-- Work instruction --
Transcribe only part of the material below: the lines from the one containing "[206,275,313,289] [53,302,173,319] Use" through the one containing "[605,178,753,192] [440,205,516,222] form", inclusive, exactly as written.

═════ Extracted data ═════

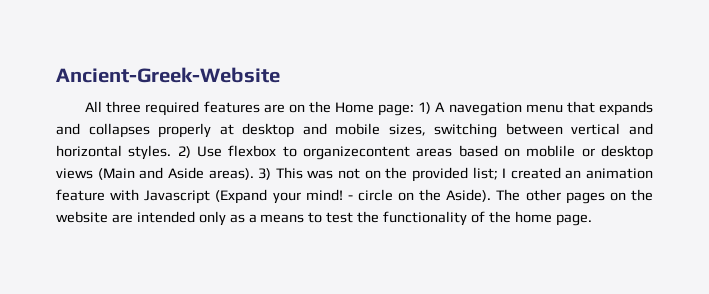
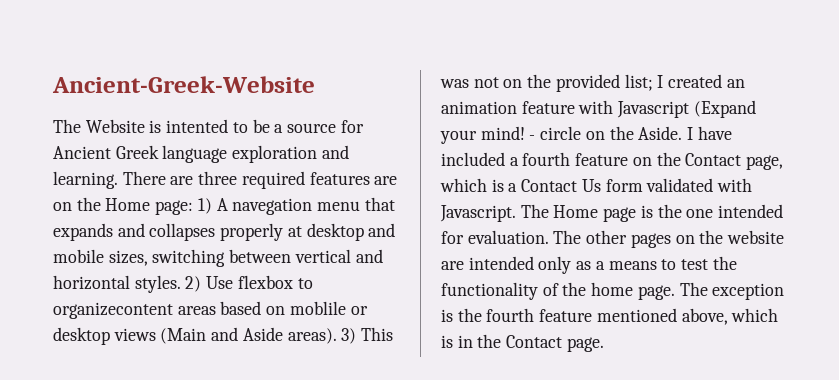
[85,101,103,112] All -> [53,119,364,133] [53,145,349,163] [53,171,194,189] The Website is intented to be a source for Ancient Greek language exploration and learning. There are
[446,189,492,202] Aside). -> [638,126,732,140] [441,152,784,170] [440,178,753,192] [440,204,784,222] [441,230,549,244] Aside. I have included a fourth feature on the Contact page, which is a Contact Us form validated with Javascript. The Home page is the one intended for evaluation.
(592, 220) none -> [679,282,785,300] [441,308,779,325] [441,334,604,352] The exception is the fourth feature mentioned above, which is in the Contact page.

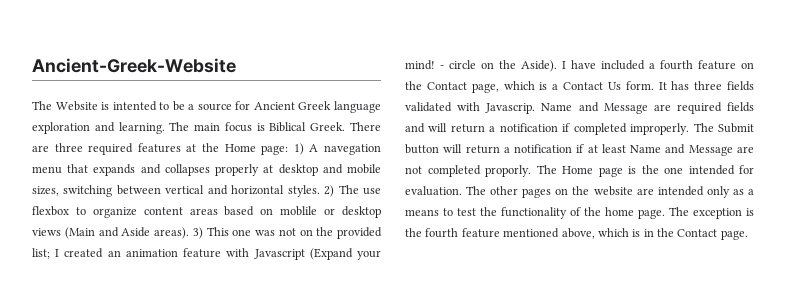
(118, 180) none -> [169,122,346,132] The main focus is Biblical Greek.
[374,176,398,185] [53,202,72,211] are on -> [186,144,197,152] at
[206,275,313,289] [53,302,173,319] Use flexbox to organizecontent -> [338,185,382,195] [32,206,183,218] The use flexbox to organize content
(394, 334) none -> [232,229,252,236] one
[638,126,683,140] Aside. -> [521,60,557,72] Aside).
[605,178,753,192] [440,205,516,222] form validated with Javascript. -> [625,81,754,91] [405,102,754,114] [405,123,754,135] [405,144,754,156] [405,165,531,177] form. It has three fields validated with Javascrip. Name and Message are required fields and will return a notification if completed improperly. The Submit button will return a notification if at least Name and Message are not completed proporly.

═════
═════ Extracted data ═════

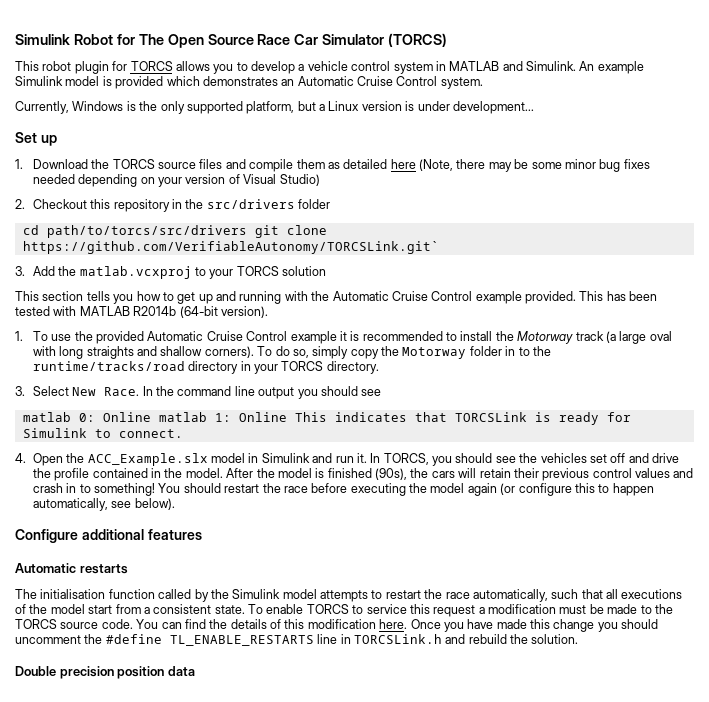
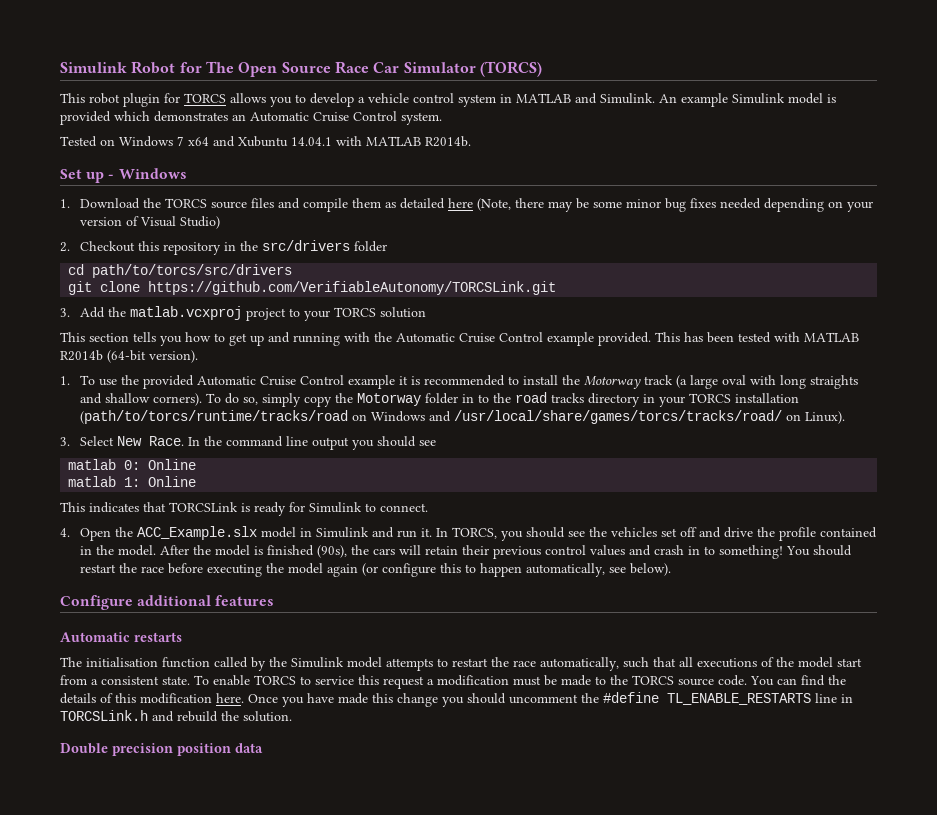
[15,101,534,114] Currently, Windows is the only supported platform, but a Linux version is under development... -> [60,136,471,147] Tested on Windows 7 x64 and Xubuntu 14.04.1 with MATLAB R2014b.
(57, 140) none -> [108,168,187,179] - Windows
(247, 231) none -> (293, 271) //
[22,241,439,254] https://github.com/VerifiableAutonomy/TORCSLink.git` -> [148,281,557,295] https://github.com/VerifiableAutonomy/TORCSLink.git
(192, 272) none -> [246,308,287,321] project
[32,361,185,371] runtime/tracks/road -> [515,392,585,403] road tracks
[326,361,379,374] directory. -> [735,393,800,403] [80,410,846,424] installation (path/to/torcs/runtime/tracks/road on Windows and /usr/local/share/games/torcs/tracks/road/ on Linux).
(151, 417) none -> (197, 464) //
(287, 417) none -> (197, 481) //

═════

-- Finished task --
[206,275,313,289] [53,302,173,319] Use flexbox to organizecontent -> [338,185,382,195] [32,206,183,218] The use flexbox to organize content
(394, 334) none -> [232,229,252,236] one
[638,126,683,140] Aside. -> [521,60,557,72] Aside).
[605,178,753,192] [440,205,516,222] form validated with Javascript. -> [625,81,754,91] [405,102,754,114] [405,123,754,135] [405,144,754,156] [405,165,531,177] form. It has three fields validated with Javascrip. Name and Message are required fields and will return a notification if completed improperly. The Submit button will return a notification if at least Name and Message are not completed proporly.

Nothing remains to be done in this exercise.